#### What you have to do
Reproduce the records verbatim, from the start of the records through the line containing "Copyright notice", and omit the pictures from your answer.

#### Record extracts

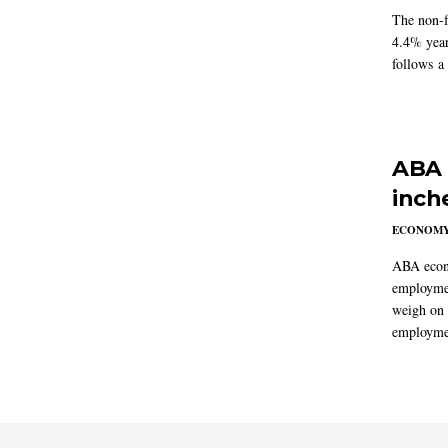
The non-f
4.4% year
follows a
ABA 
inch
ECONOM
ABA econo
employmen
weigh on 
employmen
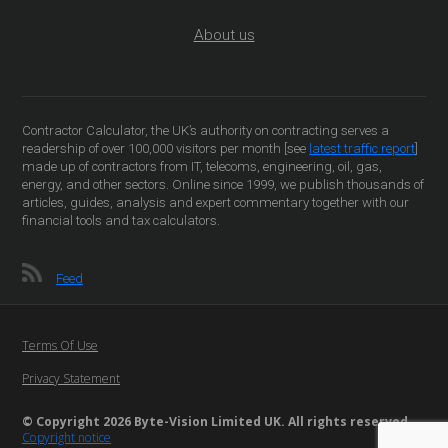
About us
Contractor Calculator, the UK’s authority on contracting serves a
readership of over 100,000 visitors per month [see
latest traffic report
]
made up of contractors from IT, telecoms, engineering, oil, gas,
energy, and other sectors. Online since 1999, we publish thousands of
articles, guides, analysis and expert commentary together with our
financial tools and tax calculators.
Feed
Terms Of Use
Privacy Statement
© Copyright 2026 Byte-Vision Limited UK. All rights reserved
Copyright notice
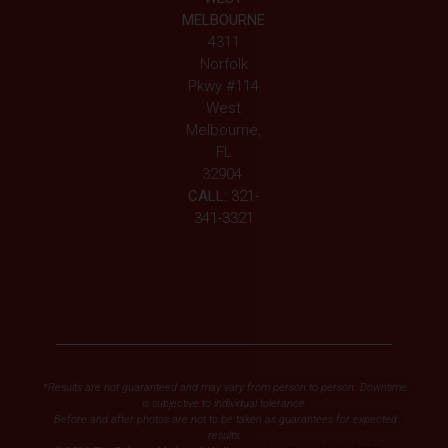
MELBOURNE
4311
Norfolk
Pkwy #114
West
Melbourne,
FL
32904
CALL:
321-
341-3321
*Results are not guaranteed and may vary from person to person. Downtime
is subjective to individual tolerance.
Before and after photos are not to be taken as guarantees for expected
results.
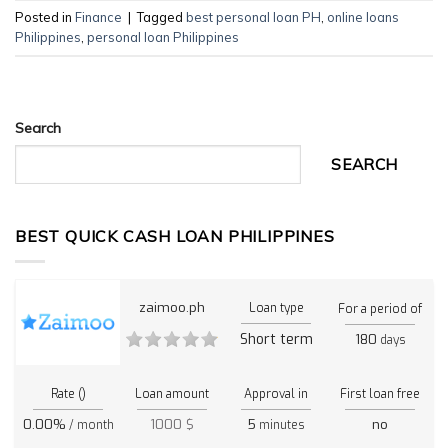
Posted in
Finance
|
Tagged
best personal loan PH
,
online loans
Philippines
,
personal loan Philippines
Search
SEARCH
BEST QUICK CASH LOAN PHILIPPINES
zaimoo.ph
Loan type
For a period of
Short term
180
days
Rate ()
Loan amount
Approval in
First loan free
0.00%
1000 $
5
no
/ month
minutes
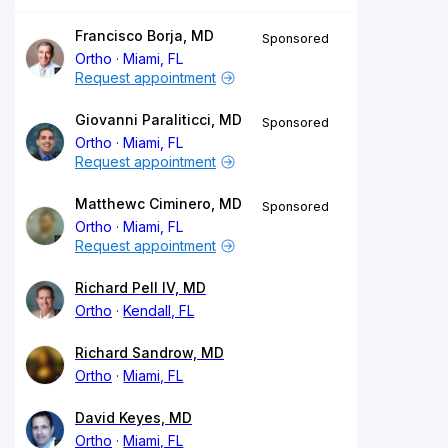
Francisco Borja, MD
Sponsored
Ortho
Miami, FL
Request appointment
Giovanni Paraliticci, MD
Sponsored
Ortho
Miami, FL
Request appointment
Matthewc Ciminero, MD
Sponsored
Ortho
Miami, FL
Request appointment
Richard Pell IV, MD
Ortho
Kendall, FL
Richard Sandrow, MD
Ortho
Miami, FL
David Keyes, MD
Ortho
Miami, FL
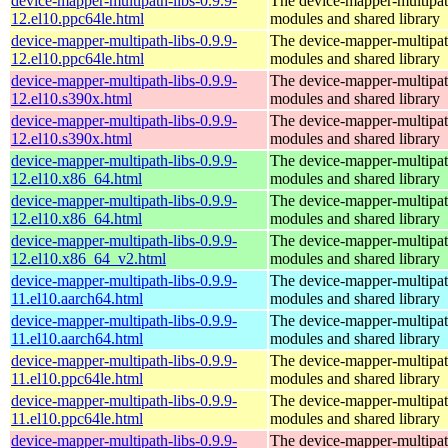
device-mapper-multipath-libs-0.9.9-
The device-mapper-multipa
12.el10.ppc64le.html
modules and shared library
device-mapper-multipath-libs-0.9.9-
The device-mapper-multipa
12.el10.ppc64le.html
modules and shared library
device-mapper-multipath-libs-0.9.9-
The device-mapper-multipa
12.el10.s390x.html
modules and shared library
device-mapper-multipath-libs-0.9.9-
The device-mapper-multipa
12.el10.s390x.html
modules and shared library
device-mapper-multipath-libs-0.9.9-
The device-mapper-multipa
12.el10.x86_64.html
modules and shared library
device-mapper-multipath-libs-0.9.9-
The device-mapper-multipa
12.el10.x86_64.html
modules and shared library
device-mapper-multipath-libs-0.9.9-
The device-mapper-multipa
12.el10.x86_64_v2.html
modules and shared library
device-mapper-multipath-libs-0.9.9-
The device-mapper-multipa
11.el10.aarch64.html
modules and shared library
device-mapper-multipath-libs-0.9.9-
The device-mapper-multipa
11.el10.aarch64.html
modules and shared library
device-mapper-multipath-libs-0.9.9-
The device-mapper-multipa
11.el10.ppc64le.html
modules and shared library
device-mapper-multipath-libs-0.9.9-
The device-mapper-multipa
11.el10.ppc64le.html
modules and shared library
device-mapper-multipath-libs-0.9.9-
The device-mapper-multipa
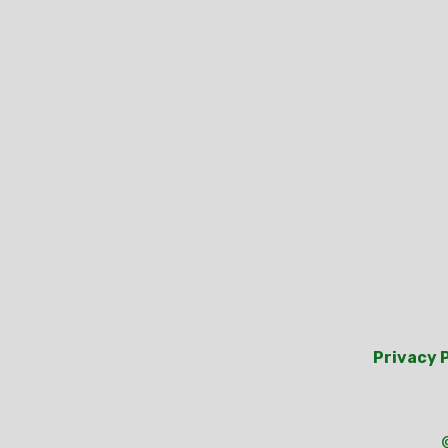
Privacy 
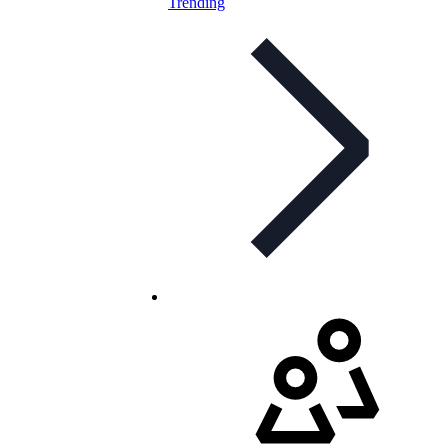
Trending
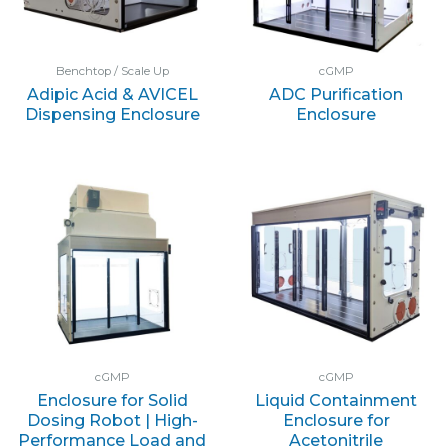
Benchtop / Scale Up
cGMP
Adipic Acid & AVICEL
ADC Purification
Dispensing Enclosure
Enclosure
cGMP
cGMP
Enclosure for Solid
Liquid Containment
Dosing Robot | High-
Enclosure for
Performance Load and
Acetonitrile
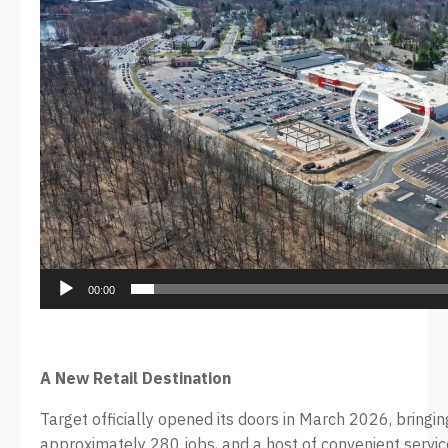
00:00
A New Retail Destination
Target officially opened its doors in March 2026, bring
approximately 280 jobs, and a host of convenient service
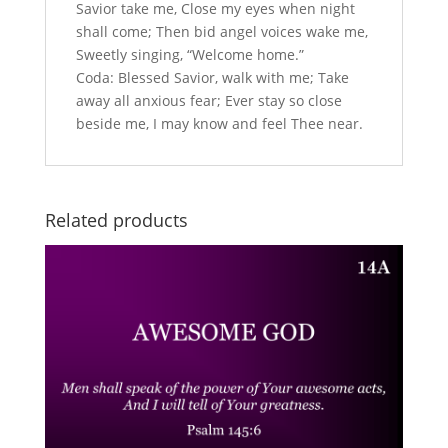
Savior take me, Close my eyes when night
shall come; Then bid angel voices wake me,
Sweetly singing, “Welcome home.”
Coda: Blessed Savior, walk with me; Take
away all anxious fear; Ever stay so close
beside me, I may know and feel Thee near.
Related products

#### Exercise answer
The non-f
4.4% year
follows a
ABA 
inch
ECONOM
ABA econo
employmen
weigh on 
employmen
About us
Contractor Calculator, the UK’s authority on contracting serves a
readership of over 100,000 visitors per month [see
latest traffic report
]
made up of contractors from IT, telecoms, engineering, oil, gas,
energy, and other sectors. Online since 1999, we publish thousands of
articles, guides, analysis and expert commentary together with our
financial tools and tax calculators.
Feed
Terms Of Use
Privacy Statement
© Copyright 2026 Byte-Vision Limited UK. All rights reserved
Copyright notice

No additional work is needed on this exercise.